Saved entries:
- Opening Delimiter -

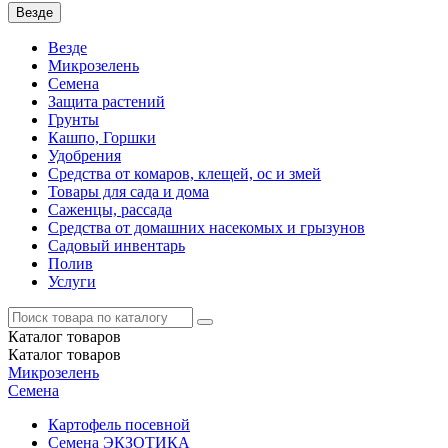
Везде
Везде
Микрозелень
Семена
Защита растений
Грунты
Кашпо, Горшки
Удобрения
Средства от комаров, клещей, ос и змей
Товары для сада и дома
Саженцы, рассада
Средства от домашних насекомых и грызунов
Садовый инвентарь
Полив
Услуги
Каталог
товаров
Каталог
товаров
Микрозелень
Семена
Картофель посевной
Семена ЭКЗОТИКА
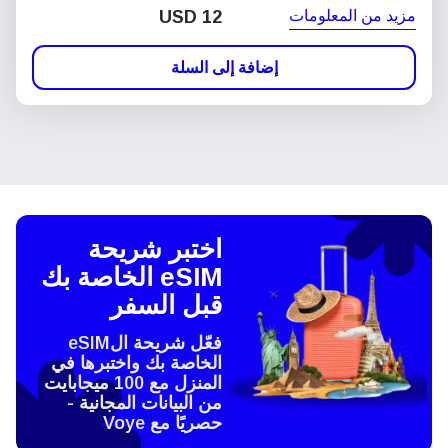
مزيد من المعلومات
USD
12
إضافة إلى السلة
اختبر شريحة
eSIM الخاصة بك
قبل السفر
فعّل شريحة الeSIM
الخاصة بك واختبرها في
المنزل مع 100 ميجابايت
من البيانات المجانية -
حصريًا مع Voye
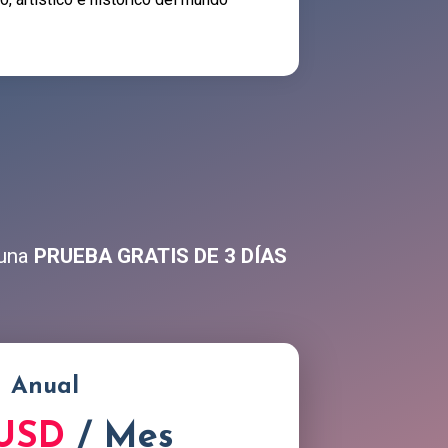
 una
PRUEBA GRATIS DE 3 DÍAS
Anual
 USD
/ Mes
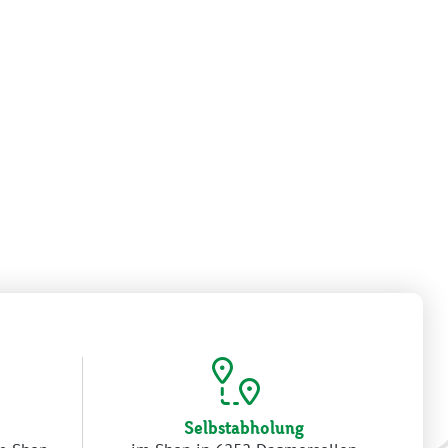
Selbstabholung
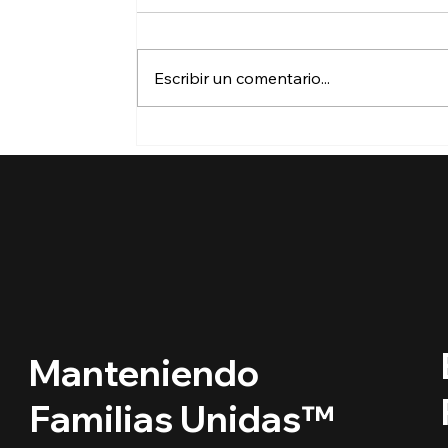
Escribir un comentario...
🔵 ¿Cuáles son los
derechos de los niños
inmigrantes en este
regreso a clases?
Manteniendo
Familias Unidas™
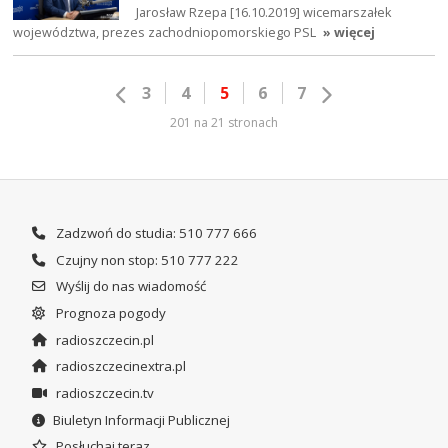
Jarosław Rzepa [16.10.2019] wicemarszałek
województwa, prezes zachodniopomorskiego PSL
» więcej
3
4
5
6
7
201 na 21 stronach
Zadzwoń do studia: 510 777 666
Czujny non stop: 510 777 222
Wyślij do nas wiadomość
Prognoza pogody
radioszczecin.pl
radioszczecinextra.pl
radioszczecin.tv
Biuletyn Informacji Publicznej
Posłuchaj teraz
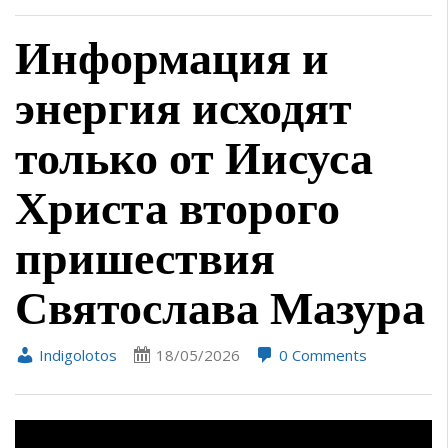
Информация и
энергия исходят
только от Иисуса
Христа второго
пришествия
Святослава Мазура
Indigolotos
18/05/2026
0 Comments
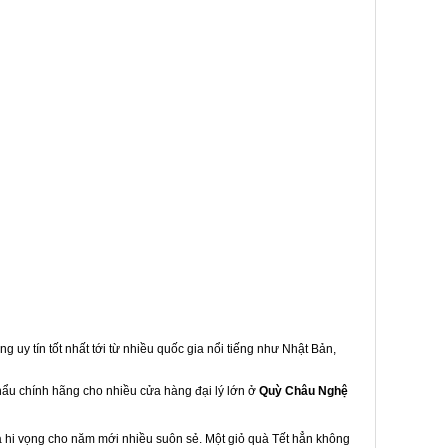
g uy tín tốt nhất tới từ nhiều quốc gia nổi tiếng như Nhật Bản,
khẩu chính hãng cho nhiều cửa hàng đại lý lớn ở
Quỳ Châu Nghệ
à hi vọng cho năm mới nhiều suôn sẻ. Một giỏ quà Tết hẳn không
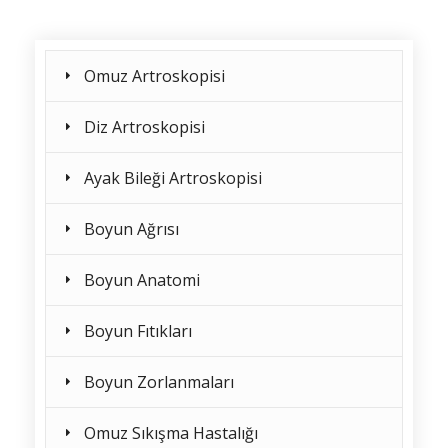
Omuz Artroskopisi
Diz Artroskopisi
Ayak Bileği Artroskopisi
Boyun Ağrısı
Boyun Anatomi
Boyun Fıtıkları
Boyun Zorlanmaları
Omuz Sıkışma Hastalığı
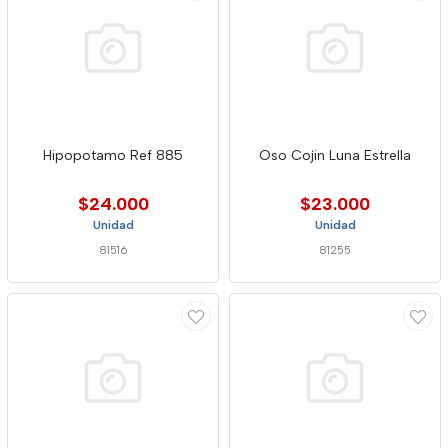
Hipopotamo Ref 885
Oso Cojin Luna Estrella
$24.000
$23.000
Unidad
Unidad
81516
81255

- Closing Delimiter -
- Opening Delimiter -

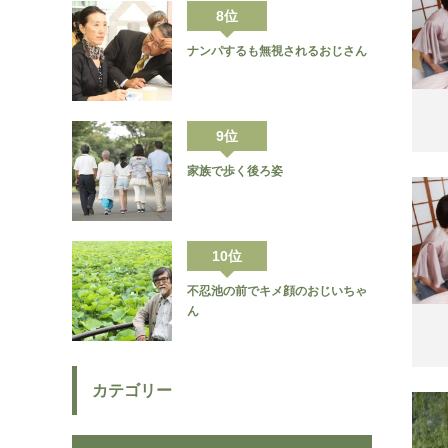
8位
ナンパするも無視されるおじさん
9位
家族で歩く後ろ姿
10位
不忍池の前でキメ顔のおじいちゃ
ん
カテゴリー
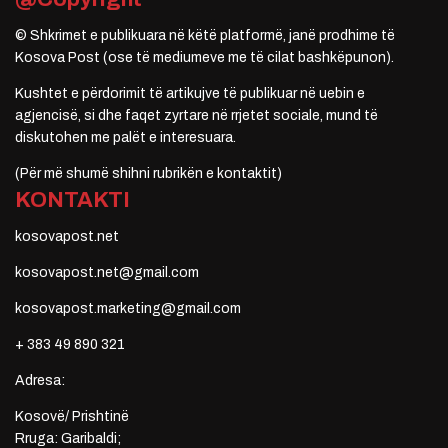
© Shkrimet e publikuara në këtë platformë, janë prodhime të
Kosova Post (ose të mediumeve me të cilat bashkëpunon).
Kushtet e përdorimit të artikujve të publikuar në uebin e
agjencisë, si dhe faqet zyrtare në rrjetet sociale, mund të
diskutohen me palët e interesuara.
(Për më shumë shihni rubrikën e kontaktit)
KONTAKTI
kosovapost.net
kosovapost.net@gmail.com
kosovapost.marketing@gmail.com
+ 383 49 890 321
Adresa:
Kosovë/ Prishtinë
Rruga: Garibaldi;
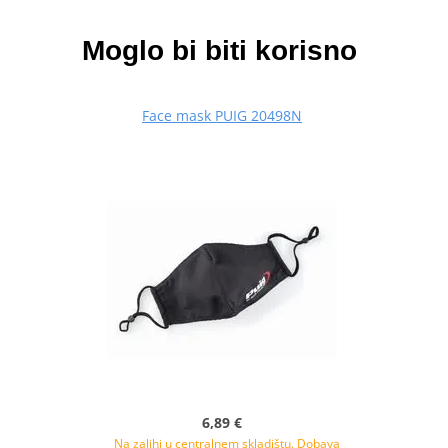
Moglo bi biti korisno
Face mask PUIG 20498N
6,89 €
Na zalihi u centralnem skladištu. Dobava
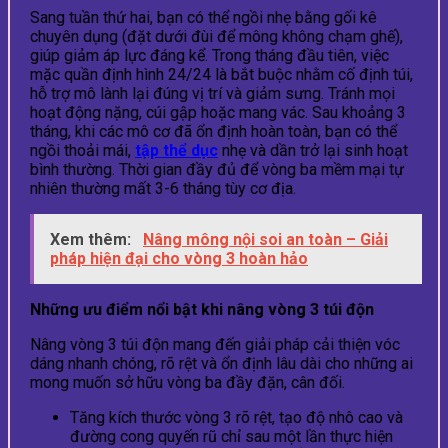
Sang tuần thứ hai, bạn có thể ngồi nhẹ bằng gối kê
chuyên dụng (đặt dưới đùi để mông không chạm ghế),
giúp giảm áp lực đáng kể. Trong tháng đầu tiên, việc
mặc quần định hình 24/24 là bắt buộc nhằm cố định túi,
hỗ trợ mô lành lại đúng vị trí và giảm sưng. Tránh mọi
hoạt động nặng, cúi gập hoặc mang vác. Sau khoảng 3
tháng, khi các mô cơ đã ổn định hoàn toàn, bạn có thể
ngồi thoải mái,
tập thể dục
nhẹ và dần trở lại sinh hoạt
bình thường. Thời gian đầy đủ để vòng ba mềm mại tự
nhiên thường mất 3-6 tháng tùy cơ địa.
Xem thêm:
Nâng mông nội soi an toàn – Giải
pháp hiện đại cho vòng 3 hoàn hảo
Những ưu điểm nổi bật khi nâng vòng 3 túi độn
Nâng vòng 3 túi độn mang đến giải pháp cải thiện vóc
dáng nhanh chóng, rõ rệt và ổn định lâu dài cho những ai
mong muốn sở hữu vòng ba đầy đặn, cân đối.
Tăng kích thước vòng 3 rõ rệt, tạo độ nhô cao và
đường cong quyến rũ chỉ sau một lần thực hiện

- Closing Delimiter -

• WORK TO BE COMPLETED
Find each line in the records that contains the string "الخاصة" and copy those lines.

• ANSWER
eSIM الخاصة بك
الخاصة بك واختبرها في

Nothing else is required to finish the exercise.